_WORK INSTRUCTION:_ A single number is required: the count of lines in the records below that contain the word "terraformAttribute".

(Stored records)
--- START ---

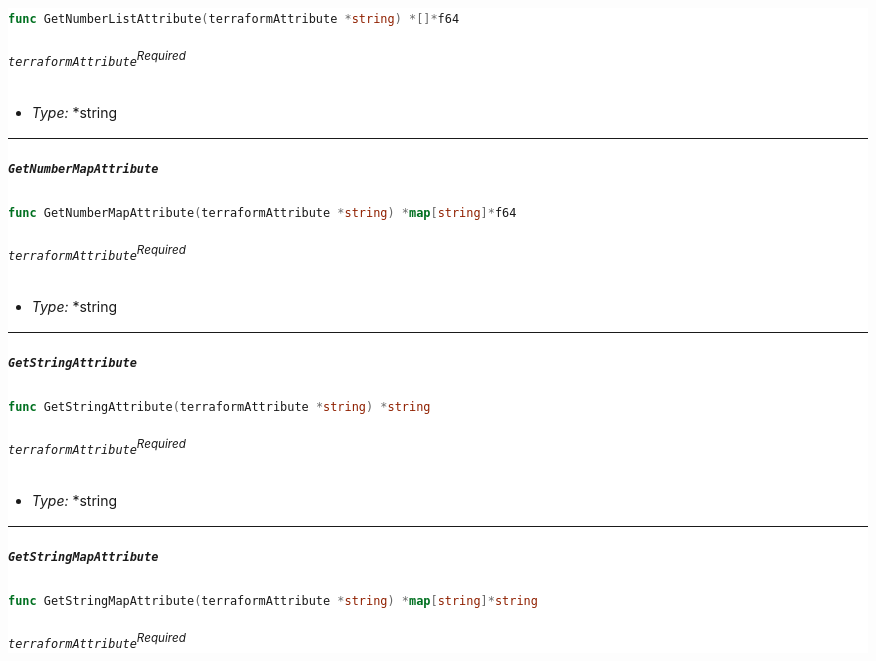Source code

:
 ```go
func GetNumberListAttribute(terraformAttribute *string) *[]*f64
```

###### `terraformAttribute`<sup>Required</sup> <a name="terraformAttribute" id="rhizo-co-terraform-provider-oci.mediaServicesMediaAsset.MediaServicesMediaAsset.getNumberListAttribute.parameter.terraformAttribute"></a>

- *Type:* *string

---

##### `GetNumberMapAttribute` <a name="GetNumberMapAttribute" id="rhizo-co-terraform-provider-oci.mediaServicesMediaAsset.MediaServicesMediaAsset.getNumberMapAttribute"></a>

```go
func GetNumberMapAttribute(terraformAttribute *string) *map[string]*f64
```

###### `terraformAttribute`<sup>Required</sup> <a name="terraformAttribute" id="rhizo-co-terraform-provider-oci.mediaServicesMediaAsset.MediaServicesMediaAsset.getNumberMapAttribute.parameter.terraformAttribute"></a>

- *Type:* *string

---

##### `GetStringAttribute` <a name="GetStringAttribute" id="rhizo-co-terraform-provider-oci.mediaServicesMediaAsset.MediaServicesMediaAsset.getStringAttribute"></a>

```go
func GetStringAttribute(terraformAttribute *string) *string
```

###### `terraformAttribute`<sup>Required</sup> <a name="terraformAttribute" id="rhizo-co-terraform-provider-oci.mediaServicesMediaAsset.MediaServicesMediaAsset.getStringAttribute.parameter.terraformAttribute"></a>

- *Type:* *string

---

##### `GetStringMapAttribute` <a name="GetStringMapAttribute" id="rhizo-co-terraform-provider-oci.mediaServicesMediaAsset.MediaServicesMediaAsset.getStringMapAttribute"></a>

```go
func GetStringMapAttribute(terraformAttribute *string) *map[string]*string
```

###### `terraformAttribute`<sup>Required</sup> <a name="terraformAttribute" id="rhizo-co-terraform-provider-oci.mediaServicesMediaAsset.MediaServicesMediaAsset.getStringMapAttribute.parameter.terraformAttribute"></a>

--- END ---

_OUTPUT FOR THIS EXERCISE:_ 8